More importantly, our KS-statistic now bottoms out at ~0.45: the KS-statistic is providing a numeric measure of how much drift has actually occurred.

Another pattern we can see from our tables is that the KS-statistic does not stabilize until our sample size reaches at least 1000 to 10000.
That suggests a "best practice" for measuring data drift.

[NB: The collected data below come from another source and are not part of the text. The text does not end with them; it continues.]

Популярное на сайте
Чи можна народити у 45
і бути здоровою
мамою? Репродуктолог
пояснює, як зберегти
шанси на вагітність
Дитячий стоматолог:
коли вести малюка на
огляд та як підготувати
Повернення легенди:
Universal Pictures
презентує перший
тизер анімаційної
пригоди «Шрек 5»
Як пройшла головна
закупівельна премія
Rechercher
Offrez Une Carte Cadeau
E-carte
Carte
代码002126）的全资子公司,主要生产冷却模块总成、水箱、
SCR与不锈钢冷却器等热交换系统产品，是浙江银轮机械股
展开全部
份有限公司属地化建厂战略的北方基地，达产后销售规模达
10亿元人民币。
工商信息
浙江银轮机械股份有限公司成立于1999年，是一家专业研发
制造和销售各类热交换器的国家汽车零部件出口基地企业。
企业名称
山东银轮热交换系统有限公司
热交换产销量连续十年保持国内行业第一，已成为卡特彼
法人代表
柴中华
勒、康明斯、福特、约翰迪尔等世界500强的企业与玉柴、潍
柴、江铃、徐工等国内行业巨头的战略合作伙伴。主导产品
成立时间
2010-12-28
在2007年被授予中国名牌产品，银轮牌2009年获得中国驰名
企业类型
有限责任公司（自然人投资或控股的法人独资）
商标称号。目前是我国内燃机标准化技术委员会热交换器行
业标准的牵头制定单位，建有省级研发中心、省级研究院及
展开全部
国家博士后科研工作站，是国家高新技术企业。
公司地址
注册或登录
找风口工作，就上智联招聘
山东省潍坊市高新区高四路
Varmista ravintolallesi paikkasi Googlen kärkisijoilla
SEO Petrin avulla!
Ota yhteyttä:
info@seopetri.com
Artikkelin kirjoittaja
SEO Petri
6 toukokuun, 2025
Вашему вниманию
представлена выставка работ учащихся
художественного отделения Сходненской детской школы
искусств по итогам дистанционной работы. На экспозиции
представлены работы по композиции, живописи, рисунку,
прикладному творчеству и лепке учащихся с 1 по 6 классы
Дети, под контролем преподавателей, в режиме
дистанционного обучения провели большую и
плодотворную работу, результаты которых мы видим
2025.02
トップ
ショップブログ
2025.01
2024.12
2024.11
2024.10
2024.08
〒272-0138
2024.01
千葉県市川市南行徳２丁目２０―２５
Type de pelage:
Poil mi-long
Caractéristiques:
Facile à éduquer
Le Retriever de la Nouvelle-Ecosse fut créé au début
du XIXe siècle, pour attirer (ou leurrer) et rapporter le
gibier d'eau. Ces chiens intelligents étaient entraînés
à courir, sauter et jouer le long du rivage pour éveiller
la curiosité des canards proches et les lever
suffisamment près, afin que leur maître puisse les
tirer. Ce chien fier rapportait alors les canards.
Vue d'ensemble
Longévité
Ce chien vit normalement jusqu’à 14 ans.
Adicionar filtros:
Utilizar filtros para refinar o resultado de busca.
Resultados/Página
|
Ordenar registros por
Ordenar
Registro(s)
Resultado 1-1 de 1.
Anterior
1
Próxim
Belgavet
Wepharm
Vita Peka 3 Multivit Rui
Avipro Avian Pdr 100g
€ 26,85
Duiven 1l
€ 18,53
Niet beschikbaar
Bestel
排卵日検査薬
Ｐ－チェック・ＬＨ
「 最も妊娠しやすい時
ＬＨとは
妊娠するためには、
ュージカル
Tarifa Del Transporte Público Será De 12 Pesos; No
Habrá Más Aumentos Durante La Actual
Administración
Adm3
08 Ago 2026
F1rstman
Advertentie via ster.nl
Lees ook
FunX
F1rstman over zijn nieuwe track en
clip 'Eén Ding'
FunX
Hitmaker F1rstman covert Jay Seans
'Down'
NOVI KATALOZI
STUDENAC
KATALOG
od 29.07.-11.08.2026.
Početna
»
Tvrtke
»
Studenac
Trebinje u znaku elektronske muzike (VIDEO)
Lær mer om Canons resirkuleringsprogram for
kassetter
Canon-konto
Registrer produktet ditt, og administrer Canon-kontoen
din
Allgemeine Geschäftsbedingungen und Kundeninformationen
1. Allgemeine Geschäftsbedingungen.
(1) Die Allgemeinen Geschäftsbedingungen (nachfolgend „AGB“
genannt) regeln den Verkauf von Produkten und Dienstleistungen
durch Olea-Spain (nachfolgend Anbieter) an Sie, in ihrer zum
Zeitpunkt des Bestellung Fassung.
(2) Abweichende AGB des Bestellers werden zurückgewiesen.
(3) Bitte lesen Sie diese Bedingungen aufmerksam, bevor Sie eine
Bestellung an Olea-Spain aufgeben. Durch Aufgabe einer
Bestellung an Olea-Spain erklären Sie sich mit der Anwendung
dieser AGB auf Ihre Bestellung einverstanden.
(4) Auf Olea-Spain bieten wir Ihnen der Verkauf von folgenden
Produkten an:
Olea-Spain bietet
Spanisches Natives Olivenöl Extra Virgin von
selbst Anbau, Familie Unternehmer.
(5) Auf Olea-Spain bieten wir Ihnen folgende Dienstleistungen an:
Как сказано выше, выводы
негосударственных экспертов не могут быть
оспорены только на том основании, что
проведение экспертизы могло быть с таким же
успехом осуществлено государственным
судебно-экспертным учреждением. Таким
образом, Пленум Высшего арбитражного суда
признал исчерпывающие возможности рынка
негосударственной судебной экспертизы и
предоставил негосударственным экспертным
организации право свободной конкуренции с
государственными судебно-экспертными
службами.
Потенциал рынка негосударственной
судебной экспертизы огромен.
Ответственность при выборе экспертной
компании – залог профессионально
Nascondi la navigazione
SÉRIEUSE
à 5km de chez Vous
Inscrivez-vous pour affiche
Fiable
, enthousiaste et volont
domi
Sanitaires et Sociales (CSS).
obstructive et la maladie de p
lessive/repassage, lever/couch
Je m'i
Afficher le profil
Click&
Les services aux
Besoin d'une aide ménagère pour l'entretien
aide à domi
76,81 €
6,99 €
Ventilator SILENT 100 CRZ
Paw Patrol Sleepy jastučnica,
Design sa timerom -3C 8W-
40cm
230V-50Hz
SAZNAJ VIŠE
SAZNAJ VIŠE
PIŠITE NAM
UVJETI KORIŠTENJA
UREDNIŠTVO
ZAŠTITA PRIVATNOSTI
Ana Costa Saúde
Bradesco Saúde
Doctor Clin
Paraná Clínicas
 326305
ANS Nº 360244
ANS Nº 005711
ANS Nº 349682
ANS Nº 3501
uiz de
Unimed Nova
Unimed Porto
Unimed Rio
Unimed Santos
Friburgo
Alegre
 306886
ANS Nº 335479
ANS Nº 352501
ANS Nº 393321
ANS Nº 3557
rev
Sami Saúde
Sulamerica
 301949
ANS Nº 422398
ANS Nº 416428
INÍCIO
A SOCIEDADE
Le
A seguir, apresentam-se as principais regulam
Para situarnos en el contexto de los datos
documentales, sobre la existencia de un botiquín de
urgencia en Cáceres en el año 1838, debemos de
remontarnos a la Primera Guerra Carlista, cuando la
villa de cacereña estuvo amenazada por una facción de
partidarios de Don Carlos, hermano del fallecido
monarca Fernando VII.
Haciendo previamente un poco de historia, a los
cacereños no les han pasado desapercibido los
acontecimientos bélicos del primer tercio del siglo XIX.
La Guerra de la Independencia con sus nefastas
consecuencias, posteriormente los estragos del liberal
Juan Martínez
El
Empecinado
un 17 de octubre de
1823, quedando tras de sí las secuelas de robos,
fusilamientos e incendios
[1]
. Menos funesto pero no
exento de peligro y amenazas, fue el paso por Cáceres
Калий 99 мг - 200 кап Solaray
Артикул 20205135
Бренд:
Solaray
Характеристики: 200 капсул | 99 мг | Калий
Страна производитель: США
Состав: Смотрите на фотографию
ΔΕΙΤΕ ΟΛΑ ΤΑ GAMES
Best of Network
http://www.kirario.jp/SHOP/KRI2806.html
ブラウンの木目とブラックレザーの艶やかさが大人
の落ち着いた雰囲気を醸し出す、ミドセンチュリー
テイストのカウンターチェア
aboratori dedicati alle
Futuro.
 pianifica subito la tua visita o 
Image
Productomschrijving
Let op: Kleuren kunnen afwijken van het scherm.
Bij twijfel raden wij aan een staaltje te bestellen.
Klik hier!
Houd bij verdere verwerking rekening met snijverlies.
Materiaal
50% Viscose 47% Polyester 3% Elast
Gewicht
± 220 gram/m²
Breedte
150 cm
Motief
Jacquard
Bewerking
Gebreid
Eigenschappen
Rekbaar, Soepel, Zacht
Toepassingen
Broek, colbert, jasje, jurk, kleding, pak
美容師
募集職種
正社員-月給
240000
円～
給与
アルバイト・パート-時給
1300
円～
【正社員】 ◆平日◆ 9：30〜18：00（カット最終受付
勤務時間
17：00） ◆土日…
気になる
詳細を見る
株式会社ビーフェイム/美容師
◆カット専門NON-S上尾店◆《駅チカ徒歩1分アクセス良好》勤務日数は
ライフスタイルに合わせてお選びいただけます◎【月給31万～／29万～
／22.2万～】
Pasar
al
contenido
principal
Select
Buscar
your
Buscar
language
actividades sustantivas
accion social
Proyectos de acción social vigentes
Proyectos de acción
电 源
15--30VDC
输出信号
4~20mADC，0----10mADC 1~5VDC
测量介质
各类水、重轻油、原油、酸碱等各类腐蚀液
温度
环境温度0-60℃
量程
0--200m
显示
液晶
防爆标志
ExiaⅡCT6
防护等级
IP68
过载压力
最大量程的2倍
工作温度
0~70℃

The following plot visually shows the drift from our baseline sketch:

In [None]:
plotdf = altairDF(np.linspace(sketch.cdfi(0), sketch.cdfi(1), num=20).tolist(), \
                  [lambda x: sketch.cdf(x), lambda x: gamma.cdf(x, 1.25)], \
                  labels = ["baseline sketch", "drift"], ycol="CDF")
alt.Chart(plotdf).mark_line().encode(x="x", y="CDF", color="color")

# Increasing Drift

Using the intuitions from our previous table, we'll fix a sample size of 10000 and generate a table where we alter our shape parameter to simulate increasing drift:

In [None]:
ss = 10000
shapes = [1.25, 1.5, 2.0, 3.0]
ksv = [kstest(gamma.rvs(a, size=ss), lambda xv: [sketch.cdf(x) for x in xv]) for a in shapes]
ksdf = pd.DataFrame()
ksdf["shape"] = shapes
ksdf["stat"] = [ks.statistic for ks in ksv]
ksdf["pval"] = [ks.pvalue for ks in ksv]
ksdf

As drift increases the KS-statistic also increases, reflecting the increasing difference between the distributions and our baseline.
The following plot visually shows what increasing drift looks like with respect to the CDFs of the distribution.

In [None]:
plotdf = altairDF(np.linspace(sketch.cdfi(0), sketch.cdfi(1), num=20).tolist(), \
                  [lambda x: sketch.cdf(x), lambda x: gamma.cdf(x, 1.25), lambda x: gamma.cdf(x, 1.5), lambda x: gamma.cdf(x, 2.0), lambda x: gamma.cdf(x, 3.0)], \
                  labels = ["1. baseline", "2. drift 1.25", "3. drift 1.5", "4. drift 2.0", "5. drift 3.0"], \
                  ycol="CDF")
alt.Chart(plotdf).mark_line().encode(x="x", y="CDF", color="color")

# Exercises
1. Try running these experiments using a different distribution family.
1. What are some applications of data drift detection that would be useful to you?
1. Based on the experiments above, what would be a good rule of thumb for picking a KS-statistic threshold for flagging significant data drift?